In Los Angeles, where residents use an average of 265 litres of water a day, an academic study found that the most affluent neighbourhoods used up to three times more than others.
In wealthy southern cities such as Malibu and Newport Beach, where people have large front lawns, daily consumption was more than 560 litres a person in January.
The director of the California Centre for Sustainable Communities, Stephanie Pincetl, told the Los Angeles Times: "The problem lies, in part, in the social isolation of the rich, the moral isolation of the rich."
The rich, she said, were "lacking a sense that we are all in this together".
Last year was the warmest on record in California, which is in the middle of its driest spell for centuries. Scientists warn that the region may be entering a "mega-drought" lasting decades or more.
Until now, most California cities have chosen not to punish people for excessive water use, but simply to raise awareness.
Beverly Hills, for example, sought to reduce consumption by 10 per cent by encouraging residents to curb their watering and use recycled water in their decorative fountains.
But in Santa Cruz, heavy water users can be fined hundreds of dollars and sent to "water school" to change their habits. The city reduced its water use by 25 per cent last year.
Brown's 31-point plan calls for golf courses and other landscaped areas to reduce water use, and bans watering of roadside verges.
It includes schemes and incentives to replace more than 4 million square metres of lawn with drought-tolerant landscaping.
"The great myth of California water is that someone else is always responsible," said Jon Christensen, of the University of California's Institute of the Environment and Sustainability.
"There are longstanding divisions between rural agriculture and urban areas, between northern and southern California.
"What I haven't seen before is this sharp focus on the wealthy, but it still fits the overall pattern - the first thing Californians do in a drought is find somebody else to blame.

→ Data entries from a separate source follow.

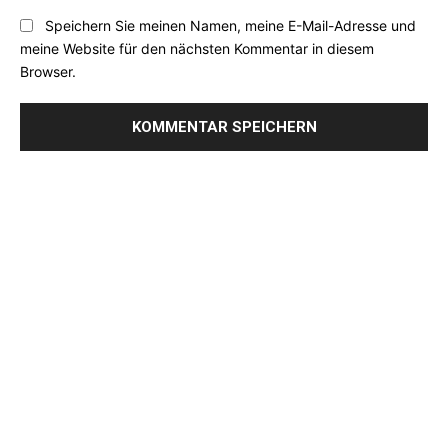
Speichern Sie meinen Namen, meine E-Mail-Adresse und
meine Website für den nächsten Kommentar in diesem
Browser.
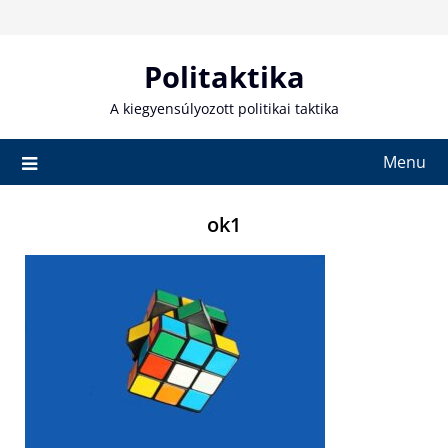
Skip
to
content
Politaktika
A kiegyensúlyozott politikai taktika
Menu
ok1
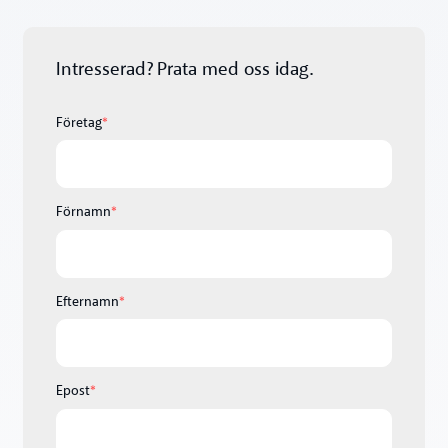
Intresserad? Prata med oss idag.
Företag
*
Förnamn
*
Efternamn
*
Epost
*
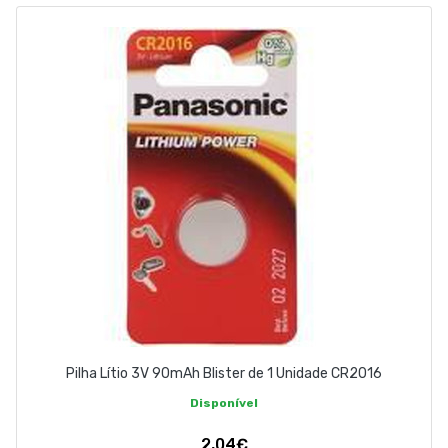
EMPRESA
CONTACTOS
263 710 898
geral@luxivo.pt
Pilha Lítio 3V 90mAh Blister de 1 Unidade CR2016
Disponível
2,04€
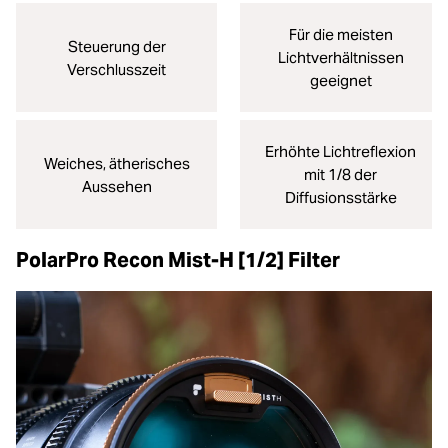
Für die meisten
Steuerung der
Lichtverhältnissen
Verschlusszeit
geeignet
Erhöhte Lichtreflexion
Weiches, ätherisches
mit 1/8 der
Aussehen
Diffusionsstärke
PolarPro Recon Mist-H [1/2] Filter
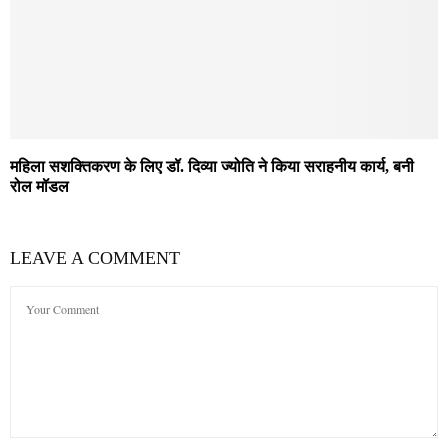
महिला सशक्तिकरण के लिए डॉ. दिव्या ज्योति ने किया सराहनीय कार्य, बनी
रोल मॉडल
LEAVE A COMMENT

"But we're all in this together, and focusing on one type of water user is not going to solve the problem."
While battle lines are being drawn between rich and poor, a bigger conflict is brewing between town and country.
Ninety-five per cent of Californians live in urban areas, and they use only 20 per cent of the state's water.
But the governor's restrictions do not apply to agriculture, which uses the remaining 80 per cent.
Farmers say they already face dramatic cutbacks because of the drought.
California's agricultural industry, which produces almost half the fruits, vegetables and nuts grown in the United States, left 202,350ha fallow last year, losing about US$1.5 billion ($2 billion).
Last year and again this year, the federally-run Central Valley Project, which oversees the irrigation canals that run through the state's agricultural heartland, allocated farmers a zero per cent share of the water they carry.